Und Cramer als Wahlkampf-Partner verleiht einen zusätzlichen Schub. Für Urgese wäre günstig, würde der Liberale im ersten Wahlgang das absolute Mehr verpassen und ihm auch noch bis zum 7. April zur Seite stehen.
Natürlich würde er sich über linke Stimmen freuen, sagt Urgese. Sich deshalb als grün oder links zu geben, das kommt für ihn aber nicht infrage.
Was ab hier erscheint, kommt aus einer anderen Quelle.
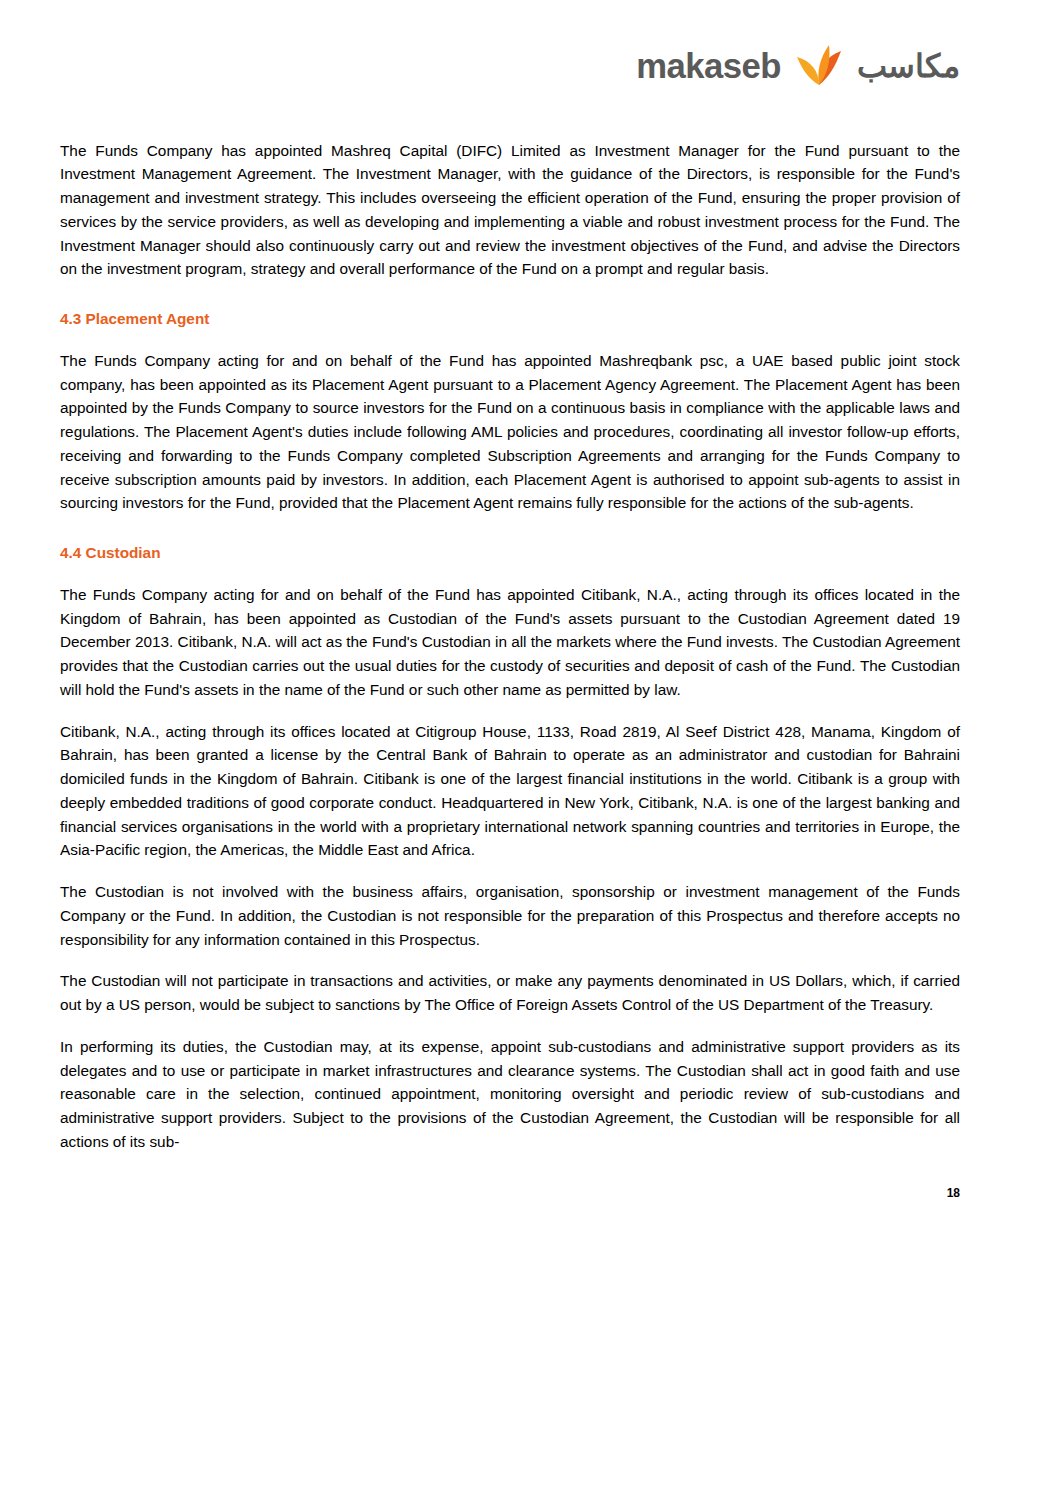makaseb مكاسب
The Funds Company has appointed Mashreq Capital (DIFC) Limited as Investment Manager for the Fund pursuant to the Investment Management Agreement. The Investment Manager, with the guidance of the Directors, is responsible for the Fund's management and investment strategy. This includes overseeing the efficient operation of the Fund, ensuring the proper provision of services by the service providers, as well as developing and implementing a viable and robust investment process for the Fund. The Investment Manager should also continuously carry out and review the investment objectives of the Fund, and advise the Directors on the investment program, strategy and overall performance of the Fund on a prompt and regular basis.
4.3 Placement Agent
The Funds Company acting for and on behalf of the Fund has appointed Mashreqbank psc, a UAE based public joint stock company, has been appointed as its Placement Agent pursuant to a Placement Agency Agreement. The Placement Agent has been appointed by the Funds Company to source investors for the Fund on a continuous basis in compliance with the applicable laws and regulations. The Placement Agent's duties include following AML policies and procedures, coordinating all investor follow-up efforts, receiving and forwarding to the Funds Company completed Subscription Agreements and arranging for the Funds Company to receive subscription amounts paid by investors. In addition, each Placement Agent is authorised to appoint sub-agents to assist in sourcing investors for the Fund, provided that the Placement Agent remains fully responsible for the actions of the sub-agents.
4.4 Custodian
The Funds Company acting for and on behalf of the Fund has appointed Citibank, N.A., acting through its offices located in the Kingdom of Bahrain, has been appointed as Custodian of the Fund's assets pursuant to the Custodian Agreement dated 19 December 2013. Citibank, N.A. will act as the Fund's Custodian in all the markets where the Fund invests. The Custodian Agreement provides that the Custodian carries out the usual duties for the custody of securities and deposit of cash of the Fund. The Custodian will hold the Fund's assets in the name of the Fund or such other name as permitted by law.
Citibank, N.A., acting through its offices located at Citigroup House, 1133, Road 2819, Al Seef District 428, Manama, Kingdom of Bahrain, has been granted a license by the Central Bank of Bahrain to operate as an administrator and custodian for Bahraini domiciled funds in the Kingdom of Bahrain. Citibank is one of the largest financial institutions in the world. Citibank is a group with deeply embedded traditions of good corporate conduct. Headquartered in New York, Citibank, N.A. is one of the largest banking and financial services organisations in the world with a proprietary international network spanning countries and territories in Europe, the Asia-Pacific region, the Americas, the Middle East and Africa.
The Custodian is not involved with the business affairs, organisation, sponsorship or investment management of the Funds Company or the Fund. In addition, the Custodian is not responsible for the preparation of this Prospectus and therefore accepts no responsibility for any information contained in this Prospectus.
The Custodian will not participate in transactions and activities, or make any payments denominated in US Dollars, which, if carried out by a US person, would be subject to sanctions by The Office of Foreign Assets Control of the US Department of the Treasury.
In performing its duties, the Custodian may, at its expense, appoint sub-custodians and administrative support providers as its delegates and to use or participate in market infrastructures and clearance systems. The Custodian shall act in good faith and use reasonable care in the selection, continued appointment, monitoring oversight and periodic review of sub-custodians and administrative support providers. Subject to the provisions of the Custodian Agreement, the Custodian will be responsible for all actions of its sub-
18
Wohl auch, weil er die bürgerliche Wählerschaft an der Stange halten muss.
Stattdessen führt Urgese seine bisherige politische Arbeit als Argument an, weshalb er auch für ein Publikum links von der Mitte interessant sein könnte. «Ich bin kein Ideologe», sagt er.
Als Vizepräsident der Spezialkommission Klimaschutz habe er etwa dazu beigetragen, dass es ab 2035 keine Öl- und Gasheizungen mehr geben darf. Aber nur unter der Bedingung, dass betroffene Hauseigentümer entschädigt werden. «Klimaschutz ist ein unglaublich wichtiges Thema. Wir müssen aber das ideologische Muster brechen, um vorwärtszukommen.»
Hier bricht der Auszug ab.